▶ _TASK INSTRUCTIONS_: From the first line to the last, retype the records exactly without their images.

Recorded data:
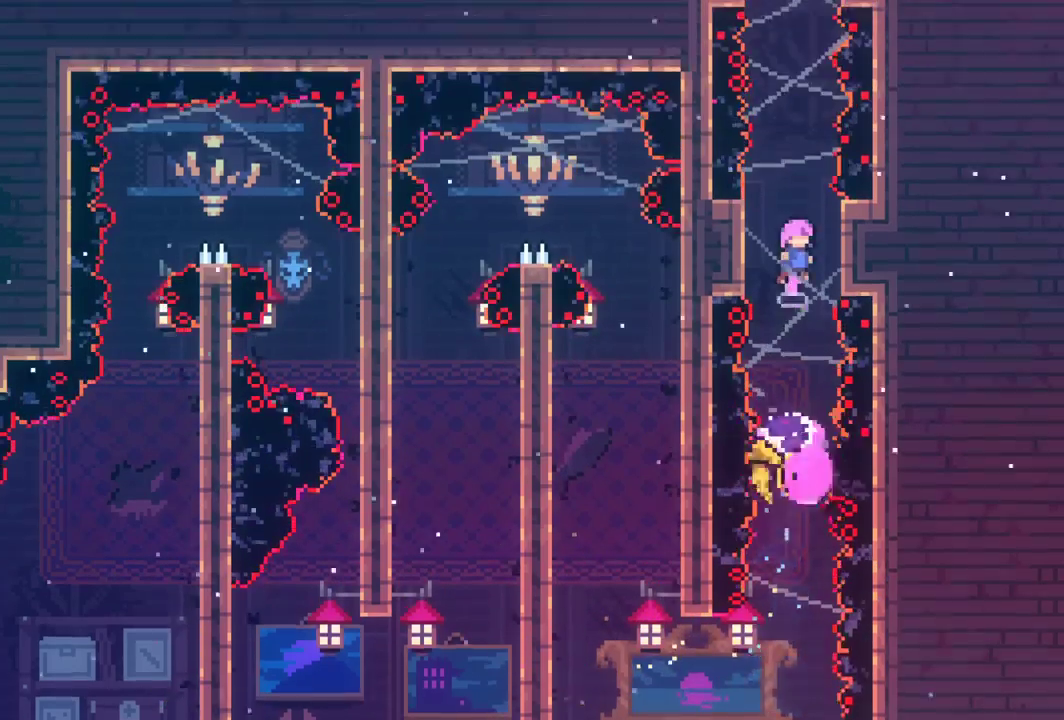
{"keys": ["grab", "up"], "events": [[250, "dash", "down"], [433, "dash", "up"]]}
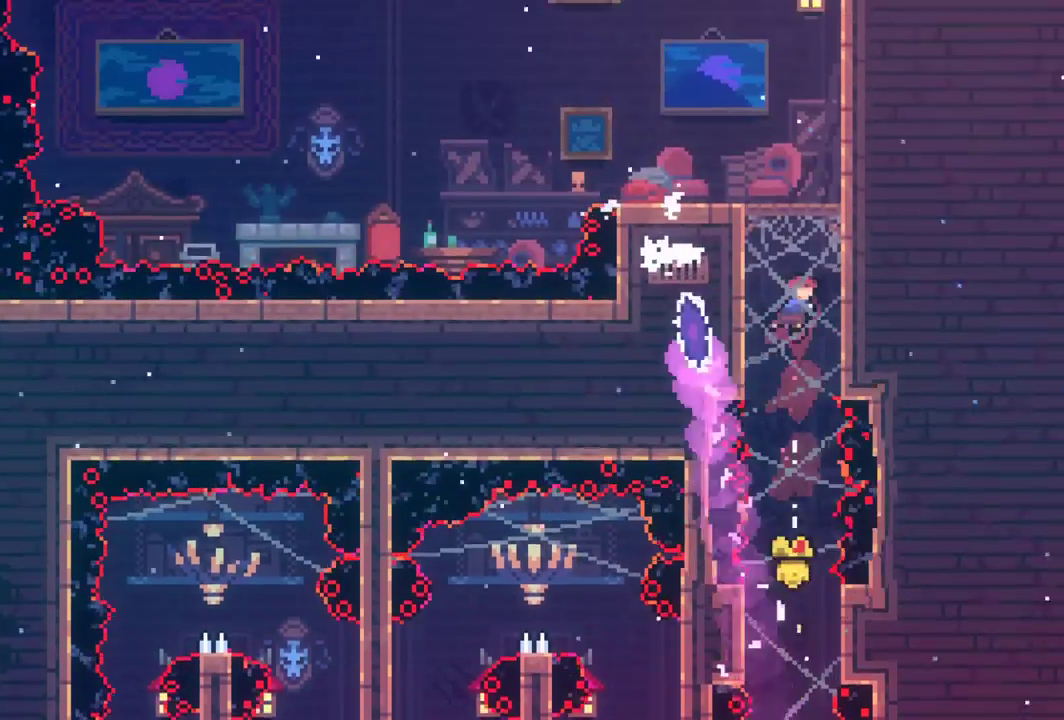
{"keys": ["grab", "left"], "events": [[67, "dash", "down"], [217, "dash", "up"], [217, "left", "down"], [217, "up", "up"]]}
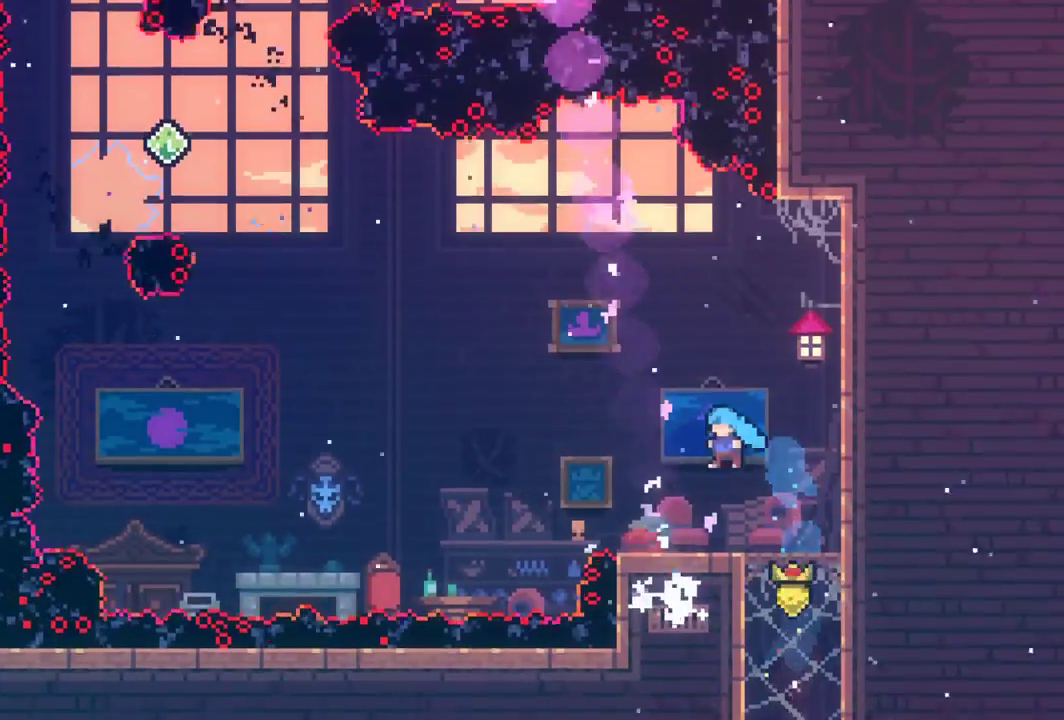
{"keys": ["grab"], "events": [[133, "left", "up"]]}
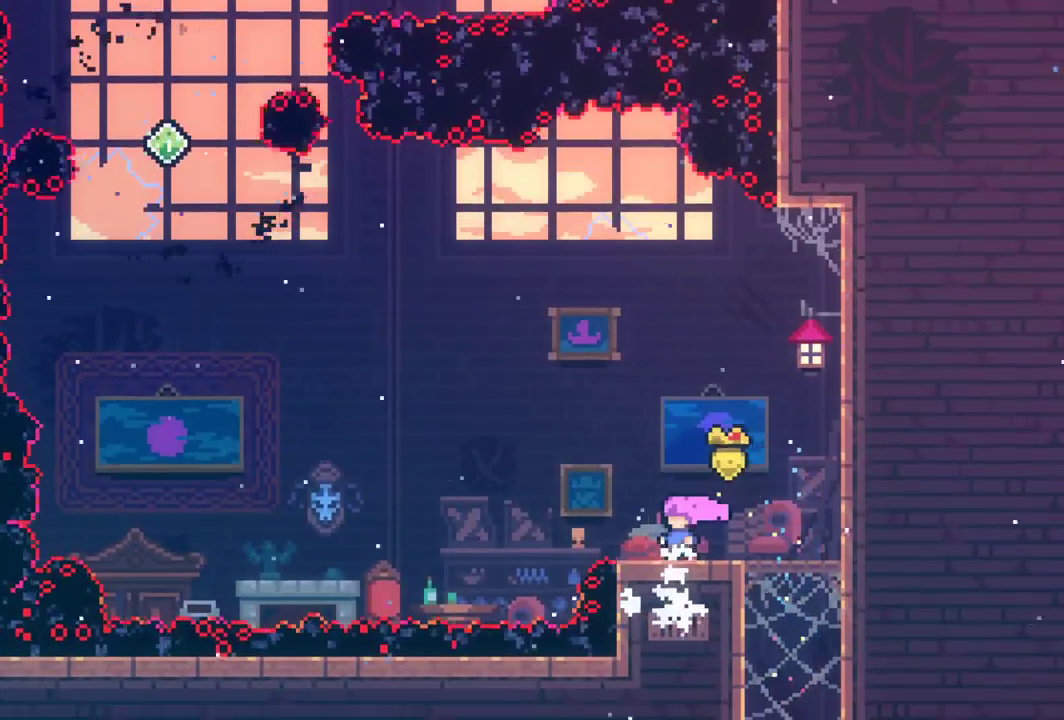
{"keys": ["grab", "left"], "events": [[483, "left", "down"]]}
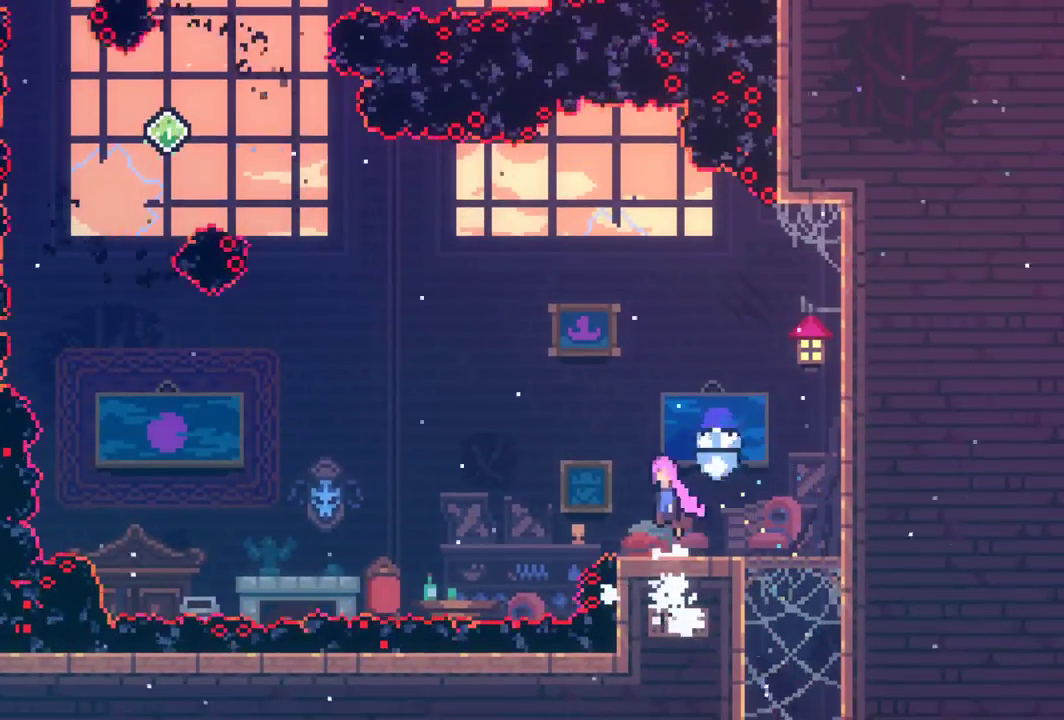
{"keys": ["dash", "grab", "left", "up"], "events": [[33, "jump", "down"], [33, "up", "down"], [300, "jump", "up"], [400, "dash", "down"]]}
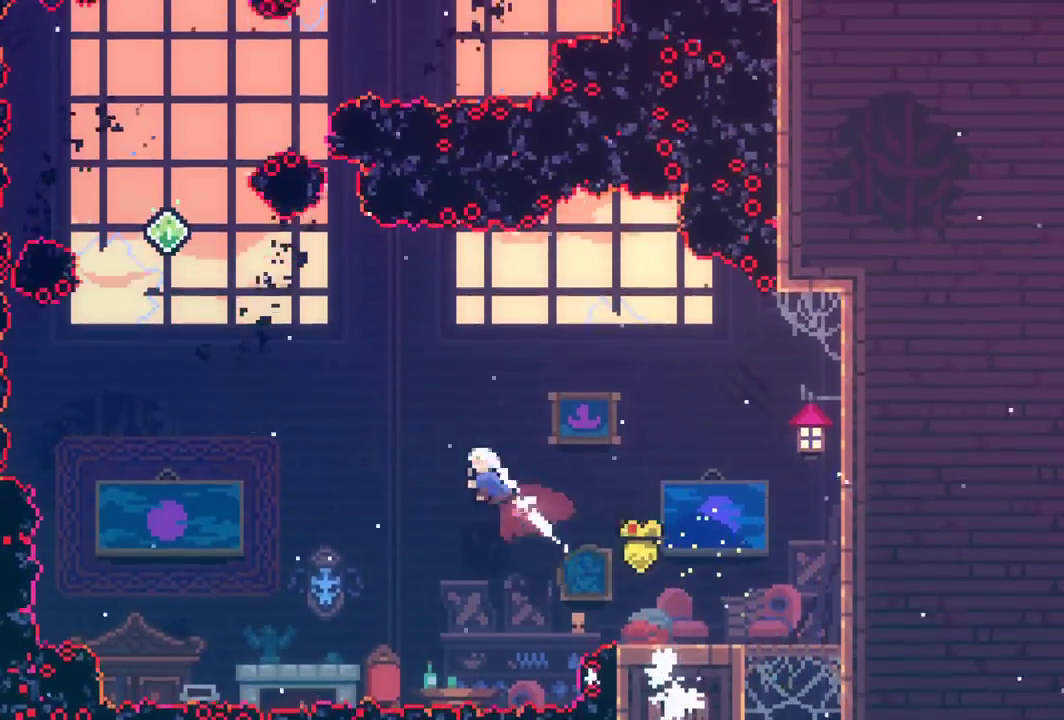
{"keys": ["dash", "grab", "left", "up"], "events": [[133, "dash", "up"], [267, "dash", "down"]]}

▶ _SOLVED EXERCISE_:
{"keys": ["grab", "up"], "events": [[250, "dash", "down"], [433, "dash", "up"]]}
{"keys": ["grab", "left"], "events": [[67, "dash", "down"], [217, "dash", "up"], [217, "left", "down"], [217, "up", "up"]]}
{"keys": ["grab"], "events": [[133, "left", "up"]]}
{"keys": ["grab", "left"], "events": [[483, "left", "down"]]}
{"keys": ["dash", "grab", "left", "up"], "events": [[33, "jump", "down"], [33, "up", "down"], [300, "jump", "up"], [400, "dash", "down"]]}
{"keys": ["dash", "grab", "left", "up"], "events": [[133, "dash", "up"], [267, "dash", "down"]]}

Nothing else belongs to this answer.